Goal of the exercise
The records that follow are to be repeated in full, with no pictures retained.
[Start of section]
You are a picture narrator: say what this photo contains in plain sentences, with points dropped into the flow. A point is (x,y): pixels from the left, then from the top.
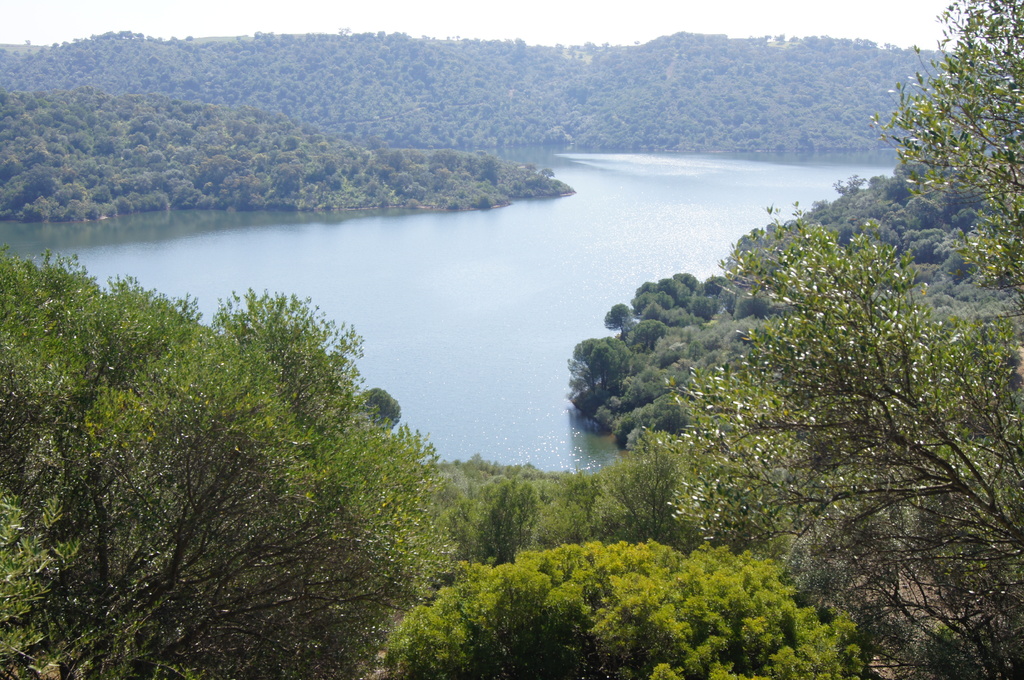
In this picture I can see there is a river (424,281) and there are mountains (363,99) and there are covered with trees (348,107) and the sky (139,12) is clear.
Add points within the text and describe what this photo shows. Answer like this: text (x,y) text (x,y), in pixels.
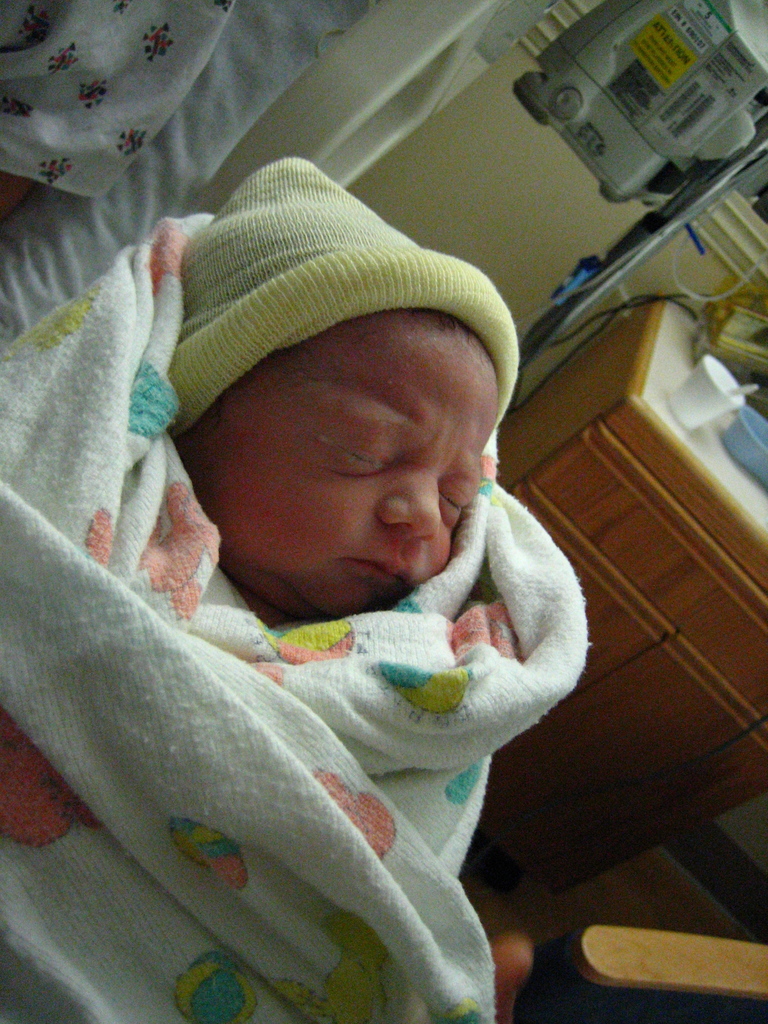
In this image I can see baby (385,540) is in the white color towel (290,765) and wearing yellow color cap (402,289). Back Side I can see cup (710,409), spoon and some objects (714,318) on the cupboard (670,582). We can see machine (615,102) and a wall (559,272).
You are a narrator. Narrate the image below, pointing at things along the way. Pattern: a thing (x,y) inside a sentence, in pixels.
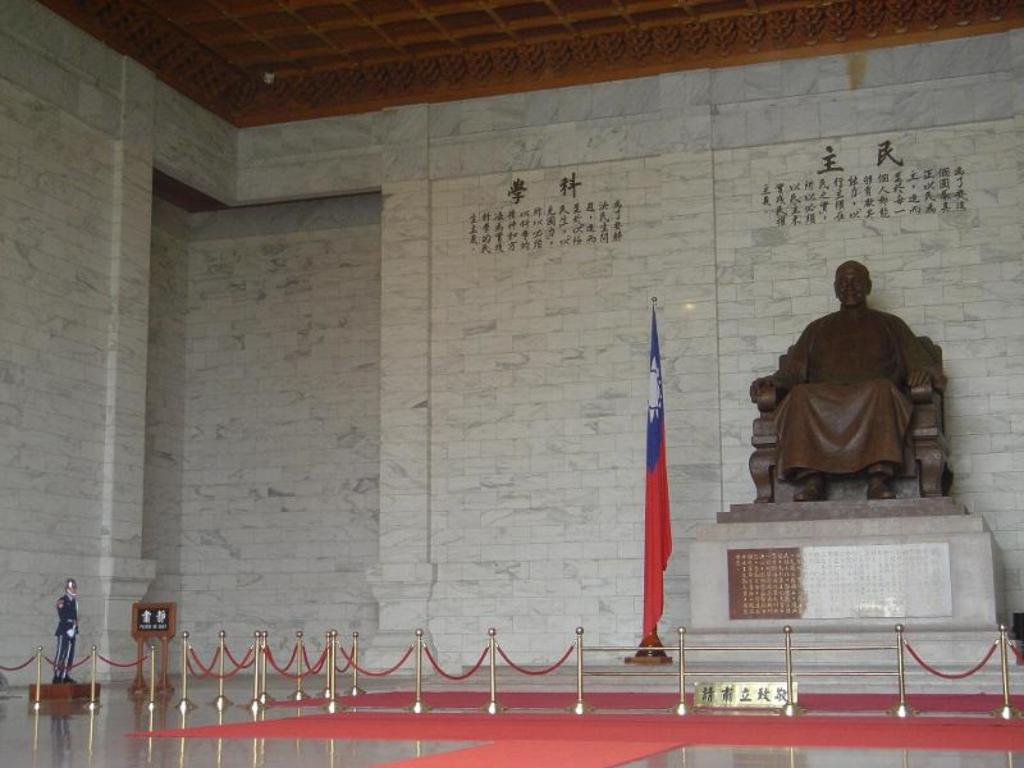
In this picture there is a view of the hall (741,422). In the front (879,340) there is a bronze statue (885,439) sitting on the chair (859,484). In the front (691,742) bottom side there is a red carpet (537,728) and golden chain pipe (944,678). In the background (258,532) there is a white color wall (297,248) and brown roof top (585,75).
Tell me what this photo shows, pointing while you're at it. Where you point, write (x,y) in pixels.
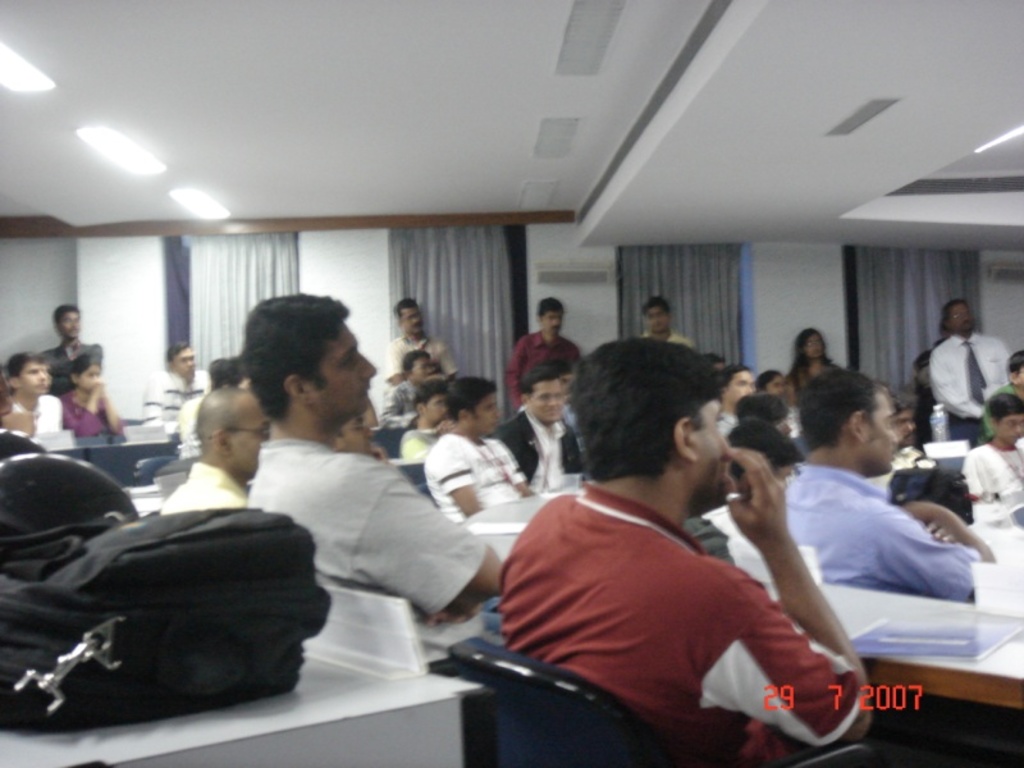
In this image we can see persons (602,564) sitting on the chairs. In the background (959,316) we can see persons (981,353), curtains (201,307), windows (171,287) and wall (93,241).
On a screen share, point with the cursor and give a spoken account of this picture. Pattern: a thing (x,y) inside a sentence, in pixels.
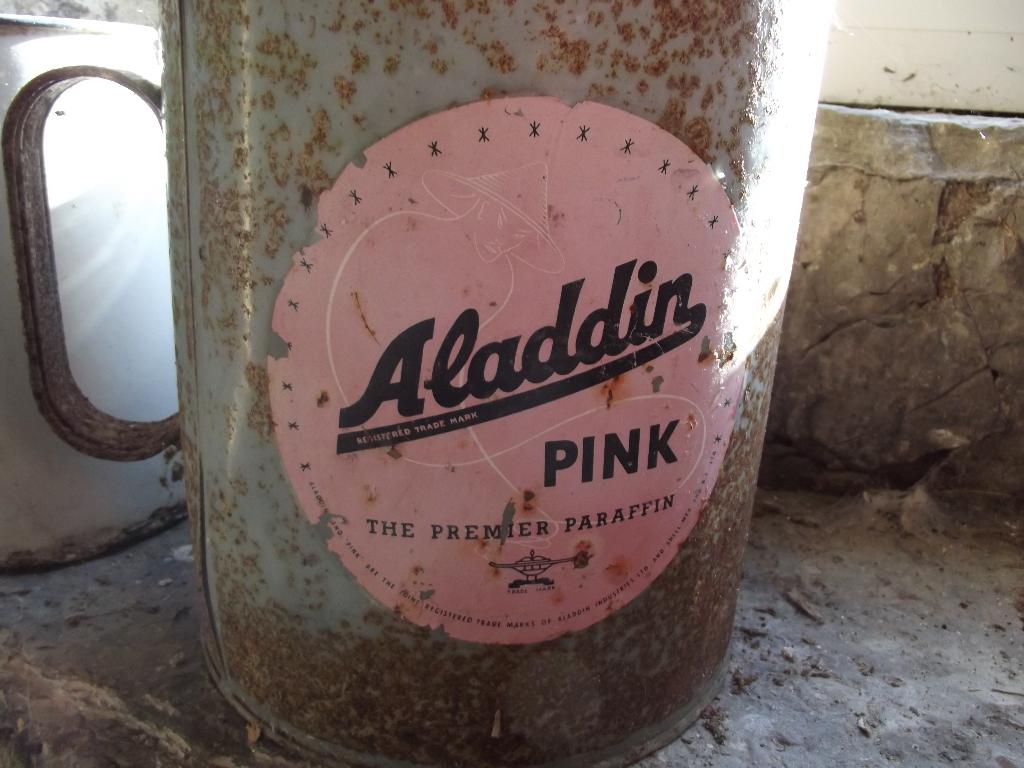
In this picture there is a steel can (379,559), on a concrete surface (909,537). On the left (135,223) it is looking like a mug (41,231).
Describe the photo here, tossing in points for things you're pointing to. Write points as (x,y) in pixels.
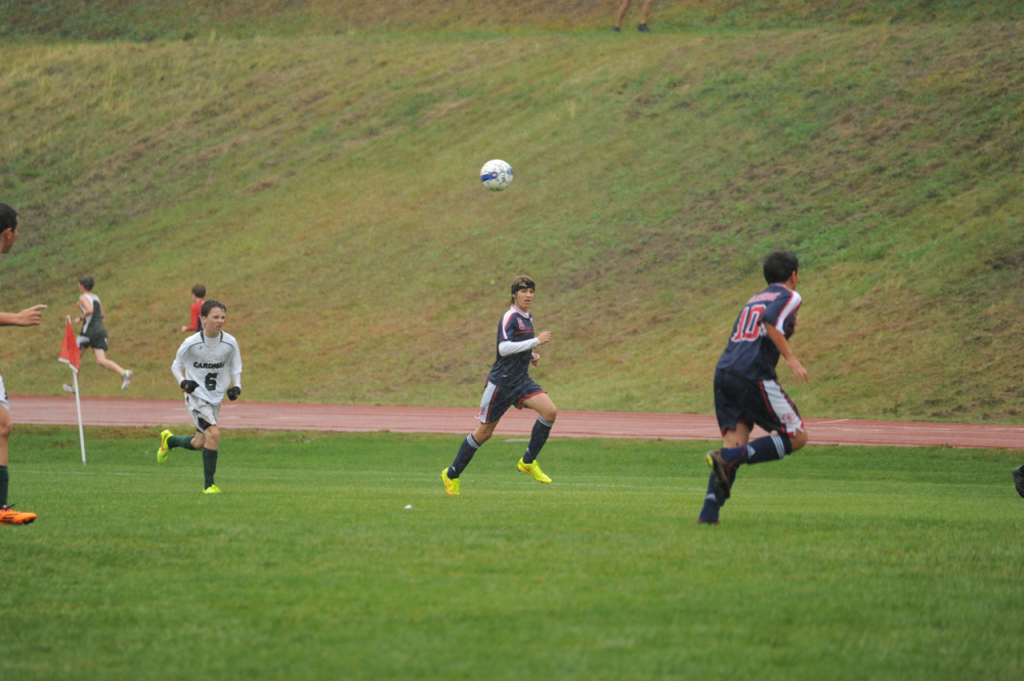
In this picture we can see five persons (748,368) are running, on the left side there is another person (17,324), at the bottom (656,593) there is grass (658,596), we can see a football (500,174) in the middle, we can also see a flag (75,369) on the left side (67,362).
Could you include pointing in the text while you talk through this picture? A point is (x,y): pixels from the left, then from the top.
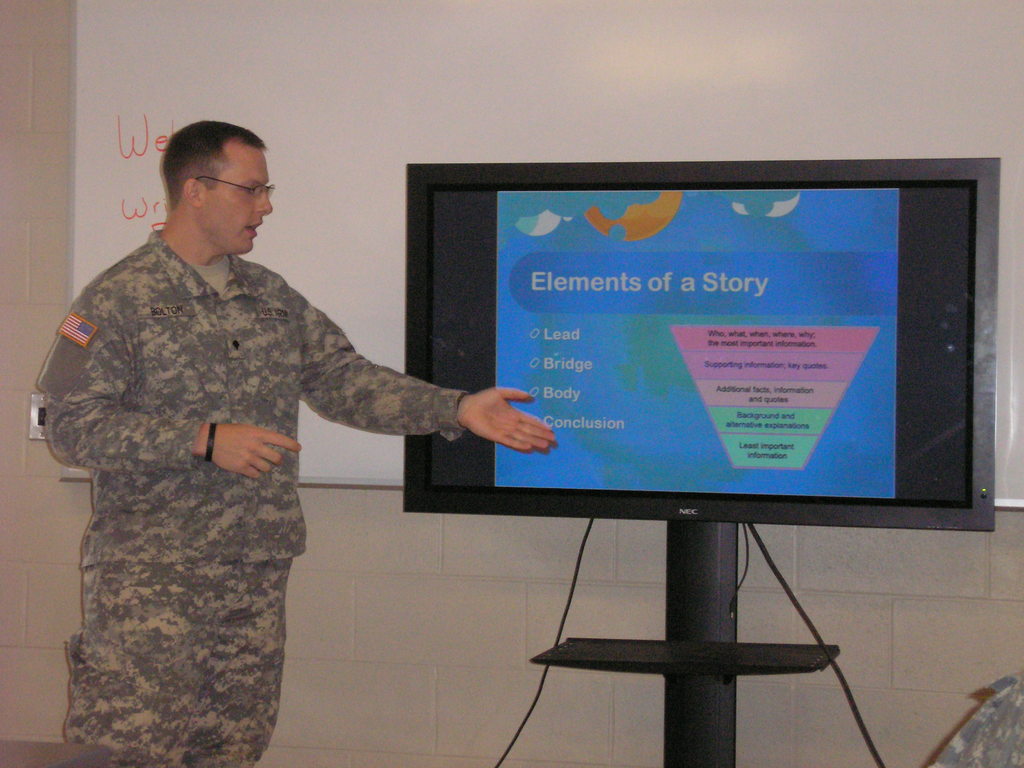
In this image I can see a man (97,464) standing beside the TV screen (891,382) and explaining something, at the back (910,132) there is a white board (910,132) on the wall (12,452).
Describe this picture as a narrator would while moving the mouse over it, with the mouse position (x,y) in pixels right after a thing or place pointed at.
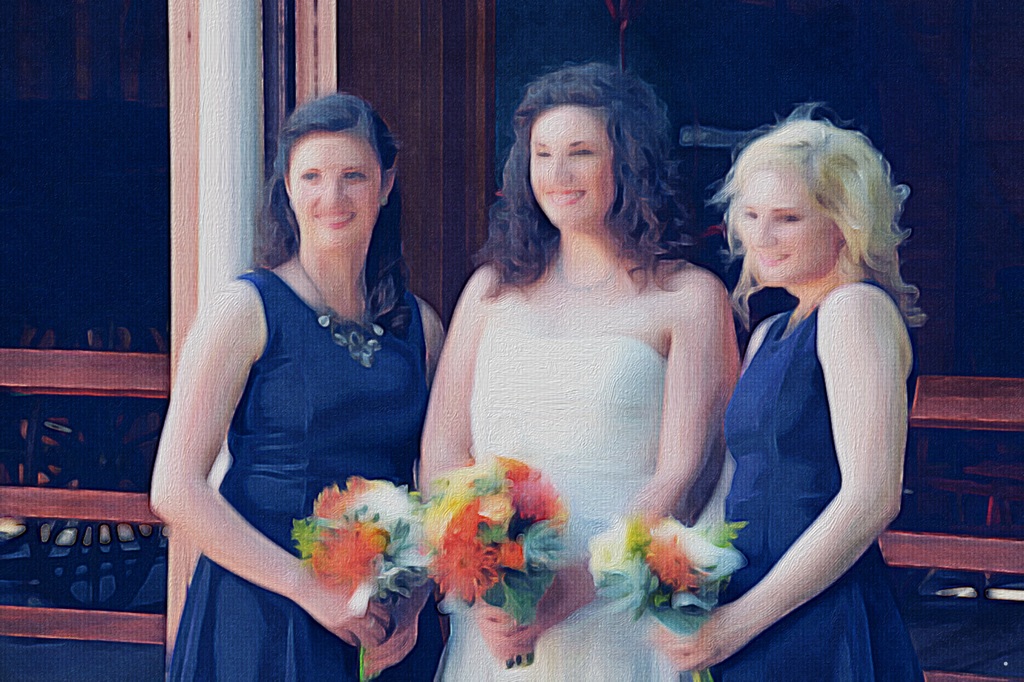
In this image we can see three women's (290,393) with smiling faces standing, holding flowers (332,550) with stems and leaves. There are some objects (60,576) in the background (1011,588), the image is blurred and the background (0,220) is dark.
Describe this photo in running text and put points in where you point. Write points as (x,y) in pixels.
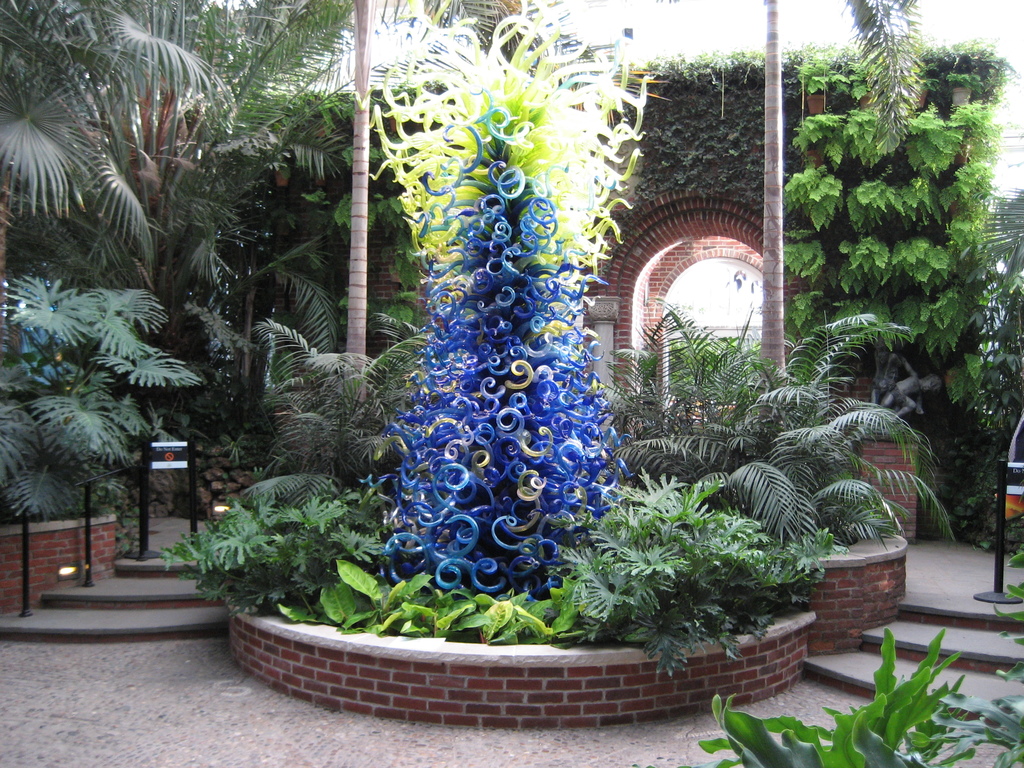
[End of section]
Answer box
You are a picture narrator: say what this photo contains in plain sentences, with points dropped into the flow. A point is (x,y): pixels from the left, then from the top.
In this picture I can see there is a river (424,281) and there are mountains (363,99) and there are covered with trees (348,107) and the sky (139,12) is clear.
Add points within the text and describe what this photo shows. Answer like this: text (x,y) text (x,y), in pixels.
In this image I can see baby (385,540) is in the white color towel (290,765) and wearing yellow color cap (402,289). Back Side I can see cup (710,409), spoon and some objects (714,318) on the cupboard (670,582). We can see machine (615,102) and a wall (559,272).
You are a narrator. Narrate the image below, pointing at things along the way. Pattern: a thing (x,y) inside a sentence, in pixels.
In this picture there is a view of the hall (741,422). In the front (879,340) there is a bronze statue (885,439) sitting on the chair (859,484). In the front (691,742) bottom side there is a red carpet (537,728) and golden chain pipe (944,678). In the background (258,532) there is a white color wall (297,248) and brown roof top (585,75).
Tell me what this photo shows, pointing while you're at it. Where you point, write (x,y) in pixels.
In this image we can see persons (602,564) sitting on the chairs. In the background (959,316) we can see persons (981,353), curtains (201,307), windows (171,287) and wall (93,241).
On a screen share, point with the cursor and give a spoken account of this picture. Pattern: a thing (x,y) inside a sentence, in pixels.
In this picture there is a steel can (379,559), on a concrete surface (909,537). On the left (135,223) it is looking like a mug (41,231).
Describe the photo here, tossing in points for things you're pointing to. Write points as (x,y) in pixels.
In this picture we can see five persons (748,368) are running, on the left side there is another person (17,324), at the bottom (656,593) there is grass (658,596), we can see a football (500,174) in the middle, we can also see a flag (75,369) on the left side (67,362).
Could you include pointing in the text while you talk through this picture? A point is (x,y): pixels from the left, then from the top.
In this image I can see a man (97,464) standing beside the TV screen (891,382) and explaining something, at the back (910,132) there is a white board (910,132) on the wall (12,452).
Describe this picture as a narrator would while moving the mouse over it, with the mouse position (x,y) in pixels right after a thing or place pointed at.
In this image we can see three women's (290,393) with smiling faces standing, holding flowers (332,550) with stems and leaves. There are some objects (60,576) in the background (1011,588), the image is blurred and the background (0,220) is dark.
Describe this photo in running text and put points in where you point. Write points as (x,y) in pixels.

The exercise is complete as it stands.